→ **EXCERPT**
• • • •

Eris Lifesciences Update on HALMED Inspection of Ahmedabad Facilities

Eris Lifesciences has received the inspection findings from the Agency for Medicinal Products and Medical Devices of Croatia (HALMED) regarding its manufacturing units in Ahmedabad. The inspection, conducted between March 9 and March 13, 2026, resulted in a list of procedural non-compliance observations. The company is currently preparing its response and remediation plans, noting that the impact on existing business operations is expected to be minimal.

Inspection Overview

Following a recent audit of its facilities in Ahmedabad, Eris Lifesciences has addressed findings from the Agency for Medicinal Products and Medical Devices of Croatia (HALMED). The inspection, which took place from March 9 to March 13, 2026, covered Unit 1, which handles general liquid and dry powder injectables, and Unit 2, focused on betalactam dry powder injectables.

• • • •

→ **TASK**
Copy the passage of the HALMED inspection update starting with "Following a recent" and going on through "dry powder injectables.", switching "audit" to "review".

• • • •

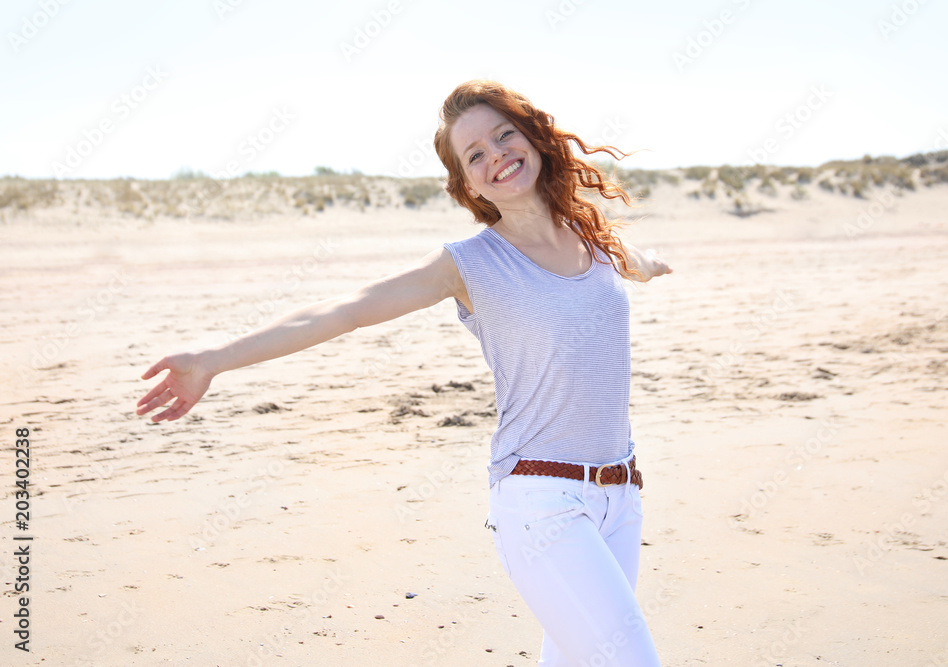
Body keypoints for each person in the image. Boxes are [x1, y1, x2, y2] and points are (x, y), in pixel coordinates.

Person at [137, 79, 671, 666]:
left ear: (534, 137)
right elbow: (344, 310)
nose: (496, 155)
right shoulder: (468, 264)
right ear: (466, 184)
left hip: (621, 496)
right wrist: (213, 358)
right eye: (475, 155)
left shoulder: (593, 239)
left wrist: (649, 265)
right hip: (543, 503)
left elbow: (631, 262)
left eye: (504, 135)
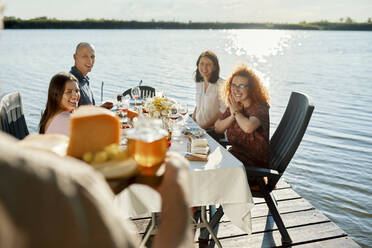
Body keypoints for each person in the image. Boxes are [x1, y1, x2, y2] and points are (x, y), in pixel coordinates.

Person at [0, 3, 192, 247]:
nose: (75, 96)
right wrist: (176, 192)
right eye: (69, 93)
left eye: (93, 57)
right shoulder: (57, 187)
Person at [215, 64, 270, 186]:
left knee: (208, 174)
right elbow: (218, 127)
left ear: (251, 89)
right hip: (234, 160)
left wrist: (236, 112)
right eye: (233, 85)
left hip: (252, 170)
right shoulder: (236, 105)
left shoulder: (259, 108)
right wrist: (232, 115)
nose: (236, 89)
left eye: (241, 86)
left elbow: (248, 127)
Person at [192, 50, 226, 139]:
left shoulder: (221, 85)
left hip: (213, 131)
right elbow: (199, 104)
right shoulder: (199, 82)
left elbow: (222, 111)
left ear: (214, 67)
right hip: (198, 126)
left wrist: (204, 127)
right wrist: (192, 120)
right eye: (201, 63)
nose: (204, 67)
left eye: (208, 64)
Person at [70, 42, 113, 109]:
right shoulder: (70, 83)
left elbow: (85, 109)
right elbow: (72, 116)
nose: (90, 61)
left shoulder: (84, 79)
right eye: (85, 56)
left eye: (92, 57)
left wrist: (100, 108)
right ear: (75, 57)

• • • •

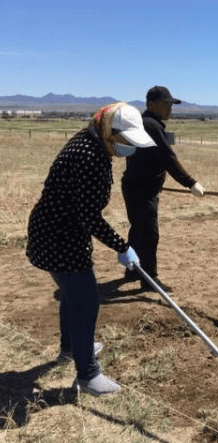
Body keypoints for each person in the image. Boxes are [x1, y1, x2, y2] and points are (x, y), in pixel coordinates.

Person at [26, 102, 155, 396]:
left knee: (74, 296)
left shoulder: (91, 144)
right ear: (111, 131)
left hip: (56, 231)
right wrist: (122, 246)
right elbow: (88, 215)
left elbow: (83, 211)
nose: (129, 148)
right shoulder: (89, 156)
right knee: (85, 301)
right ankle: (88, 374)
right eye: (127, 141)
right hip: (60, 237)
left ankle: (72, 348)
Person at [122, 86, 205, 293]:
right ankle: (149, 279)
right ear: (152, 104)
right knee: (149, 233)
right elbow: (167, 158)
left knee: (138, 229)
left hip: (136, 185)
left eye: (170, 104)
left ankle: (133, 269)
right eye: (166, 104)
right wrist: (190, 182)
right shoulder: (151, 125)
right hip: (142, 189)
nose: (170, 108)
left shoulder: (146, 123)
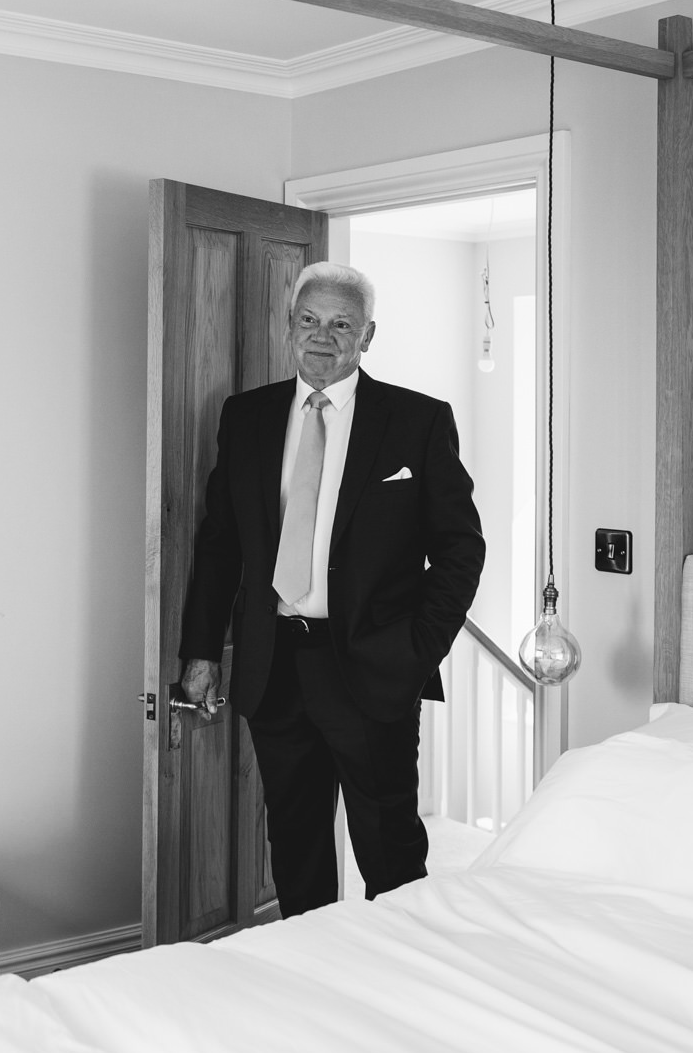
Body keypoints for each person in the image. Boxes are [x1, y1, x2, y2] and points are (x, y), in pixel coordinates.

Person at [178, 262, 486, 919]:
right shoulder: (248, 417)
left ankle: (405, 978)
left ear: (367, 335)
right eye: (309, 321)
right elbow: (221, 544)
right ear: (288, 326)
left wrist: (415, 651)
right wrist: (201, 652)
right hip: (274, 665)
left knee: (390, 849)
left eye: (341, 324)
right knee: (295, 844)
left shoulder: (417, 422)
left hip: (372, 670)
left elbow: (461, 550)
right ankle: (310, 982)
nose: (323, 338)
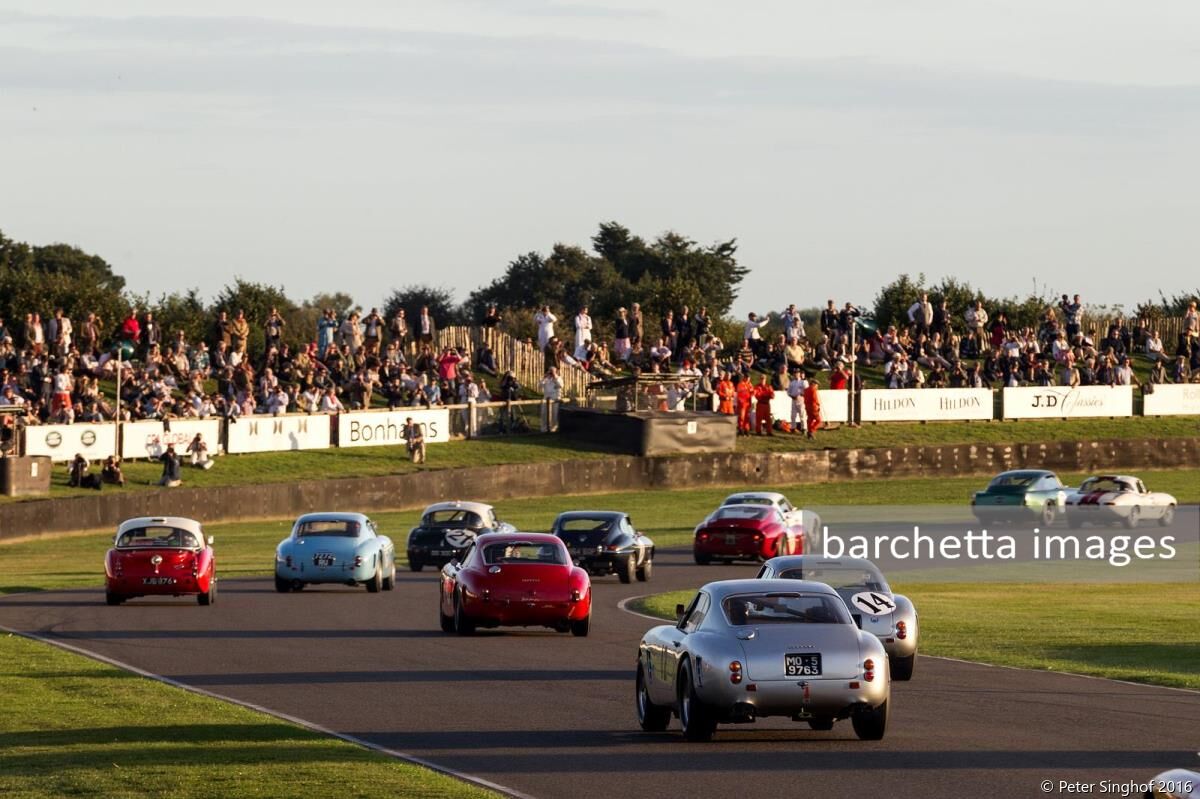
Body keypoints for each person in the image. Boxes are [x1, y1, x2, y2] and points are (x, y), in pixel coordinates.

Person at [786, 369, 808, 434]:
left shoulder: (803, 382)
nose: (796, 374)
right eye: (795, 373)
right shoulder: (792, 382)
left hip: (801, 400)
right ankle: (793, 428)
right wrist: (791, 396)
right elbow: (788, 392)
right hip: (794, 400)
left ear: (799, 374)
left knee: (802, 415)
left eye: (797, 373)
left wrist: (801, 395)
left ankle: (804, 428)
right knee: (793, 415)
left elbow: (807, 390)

• • • •

→ **FINISHED EXERCISE**
Following a recent review of its facilities in Ahmedabad, Eris Lifesciences has addressed findings from the Agency for Medicinal Products and Medical Devices of Croatia (HALMED). The inspection, which took place from March 9 to March 13, 2026, covered Unit 1, which handles general liquid and dry powder injectables, and Unit 2, focused on betalactam dry powder injectables.